Links to raw repo or documentation sites?
There has been a development on creating auto-generated interactive documentations for some repos-
- https://thealgorithms.github.io/C
- https://thealgorithms.github.io/C-Plus-Plus and has raised some questions on the direction to proceed.
I see softwares and software libraries provide initial links to their documentation sites and within there, links to their code repos. As an educational platform, wouldn't the docs be more beneficial to the readers who can then navigate to the repo and the respective codes?
Questions
- What value do users/readers get from links to raw repo?
- Is there a value to generate auto-docs for each repo in a similar fashion to their respective
gh-pagesbranches? - Should the main website provide links to these docs instead?
- This would, however require the contributors to properly document their contributions and would intern improve the quality of code being accepted to the repos. Is the reviewers' time consumed outweighed by the benefits?
(Did I miss anything else?)
What value do users/readers get from links to raw repo?

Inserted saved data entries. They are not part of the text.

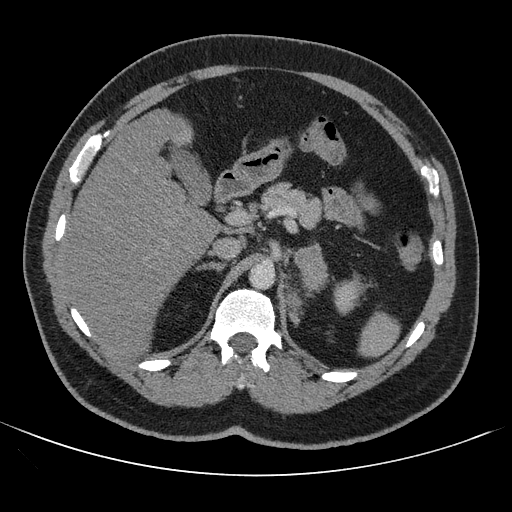
Contrast-enhanced abdominal CT, one axial slice; slice 67 of 121 in the series (ordered by position); intravenous contrast given; soft-tissue window (W 400 / L 40 HU); 512 × 512 image matrix. Patient: male, 53 years. From the clinical record (not read from this slice): diagnosis: adrenocortical carcinoma; tumour side: left adrenal; tumour size at pathology: 7.9 cm; Ki-67 index: 20 %; stage (as recorded): 2.
Annotated regions visible in this slice (semi-automatically segmented with operator editing):
- mass: bounding box <288,245,326,322> (left, top, right, bottom; pixels)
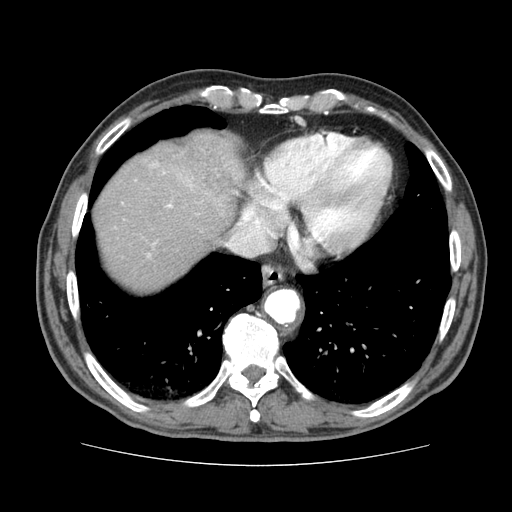
Contrast-enhanced abdominal CT (liver protocol), one axial slice. Position 70 of 79 along the scan axis. Reconstruction kernel STANDARD. 120 kVp. Soft-tissue window (W 400 / L 40 HU). 512 × 512 image matrix, field of view 360 × 360 mm. From the clinical record (not read from this slice): diagnosis: hepatocellular carcinoma (patient treated with transarterial chemoembolisation; whether this scan precedes or follows treatment is not stated here); TNM stage (as recorded): Stage-I; Child-Pugh class: A.
Annotated regions visible in this slice (semi-automatically segmented with operator editing):
- abdominal aorta: bounding box <267,290,300,323> (left, top, right, bottom; pixels)
- liver parenchyma outside the tumour (the mass and vessels are separate outlines, so this box may not span the whole liver): <94,136,244,290>
- mass: <143,131,242,217>
- portal vein: <148,204,173,257>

The notion that organized algorithms with reviewed comments and tests are "raw" is misleading. To answer the question above... tons of value. Look at the Gitter comments that people have when they find TheAlgorithms. Those comments are about the power of browsing and reading code. They are about seeing a clear catalog of algorithms organized by type. These repos allow visitors to learn fast by reading code and to understand implementation trade-offs with confidence. I personally would rather see more performance benchmarks than documentation. Auto-generated docs are merely reformatting what is already in the code. Such documentation has its place but it is not more important than the code itself.

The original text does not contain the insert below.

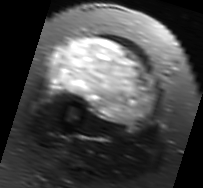
MRI of an extremity soft-tissue mass, one axial slice. Slice 32 of 91 in the series (ordered by position). T2-weighted fat-saturated. MR volume resampled by the dataset authors to the PET/CT grid (not the native acquisition matrix). 3.27 mm slice thickness. 203 × 188 image matrix, field of view 198 × 184 mm. Female patient. Case-level facts recorded for this patient, not image findings: histological type: malignant solitary fibrous tumor; grade: intermediate; site of the primary tumour: right thigh.
Outlined on this slice (expert contour drawn on MRI and transferred to this co-registered scan by the dataset authors):
- gross tumour volume including surrounding oedema: box from (x=46, y=37) to (x=159, y=127) px
- gross tumour volume (mass): (x=51, y=37)–(x=155, y=123)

You can look at the empirical data - https://github.com/TheAlgorithms/C-Plus-Plus/graphs/traffic and notice the increase in traffic to the repo after the deployment of the doc site. I don't think the value-proposition has been noted here. Hence the exercise to answer the above questions for each of the commenters.
- Benefit of using to github repo as the target sites -
- direct access to code
- no maintenance
- less code review
- filenames in repos not coherent
- Benefit of using doc site
- conveniently formatted formulae, links , descriptions, images, rich HTML
- submitted code needs to be formatted and thoroughly checked before accepting - note that much of existing codes in C & C++ repo was not even compilable.
- way to provide an educational site along with code
- ability to inject Javascript to provide compile & run type access in the future
The problem with the code comments is that there isn't a standardized way to write comments and the writing of comments and docstrings is generally not enforced. We need a way to standardize either the writing of comments or the writing of a documentation.
The problem with the code comments is that there isn't a standardized way to write comments and the writing of comments and docstrings is generally not enforced. We need a way to standardize either the writing of comments or the writing of a documentation.
Are you sure? While there might be multiple documentation standards, it is to the group the pick one and stick with it - For C/C++ repo, we are using Doxygen standards For Python, there is the Sphinx, pydoc, etc Doxygen also handles other languages like Java
If there are codes in the repos that are undocumented, then it is an even bigger problem - as the whole point of this repo is to provide educational code and if codes without documentation are being accepted, it is quite concerning.
Are you sure? While there might be multiple documentation standards, it is to the group the pick one and stick with it
This is true, different programming languages have different standards. I am talking about each repository individually. Contribution guidelines encourage the use of comments, etc. but it isn't required. Many times I had seen poorly named variables allowed in code.
Here is a piece from the Python contribution guidelines:
We encourage you to put docstrings inside your functions but please pay attention to indentation of docstrings.
As you see, this is encouraged but not required.
Are you sure? While there might be multiple documentation standards, it is to the group the pick one and stick with it
This is true, different programming languages have different standards. I am talking about each repository individually. Contribution guidelines encourage the use of comments, etc. but it isn't required. Many times I had seen poorly named variables allowed in code.
Here is a piece from the Python contribution guidelines:
We encourage you to put docstrings inside your functions but please pay attention to indentation of docstrings.
As you see, this is encouraged but not required.
Absolutely true. It has been an effort to enforce the standards and is definitely not a one day thing. See for example - this PR and we are still not done. Others are working on the remaining folders.
It has also been an observation that enforcing stricter rules and standards has improved the quality of contributors and the quality of code. The cost of acquisition, though got higher, the retainment costs of quality contributors has gone low. 😄
I came across this repo: https://github.com/OpenGenus/cosmos with a really nice website A really good set of codes nicely organized into one giant repo. Even they are using the same long inefficient process-line that requires contributions on code, website, documentation, etc.
I like the approach of TheAlgorithms where the repos are nicely organized based on languages and it is already evident that there is a great imbalance in the number of contributors for the repos - maybe due to language popularity. This is also going to be the same problem with having contributors for a website like above. Hence, another empirical proof of validity of having code to be self-explanatory and descriptive so that the documentation gets generated and becomes available immediately.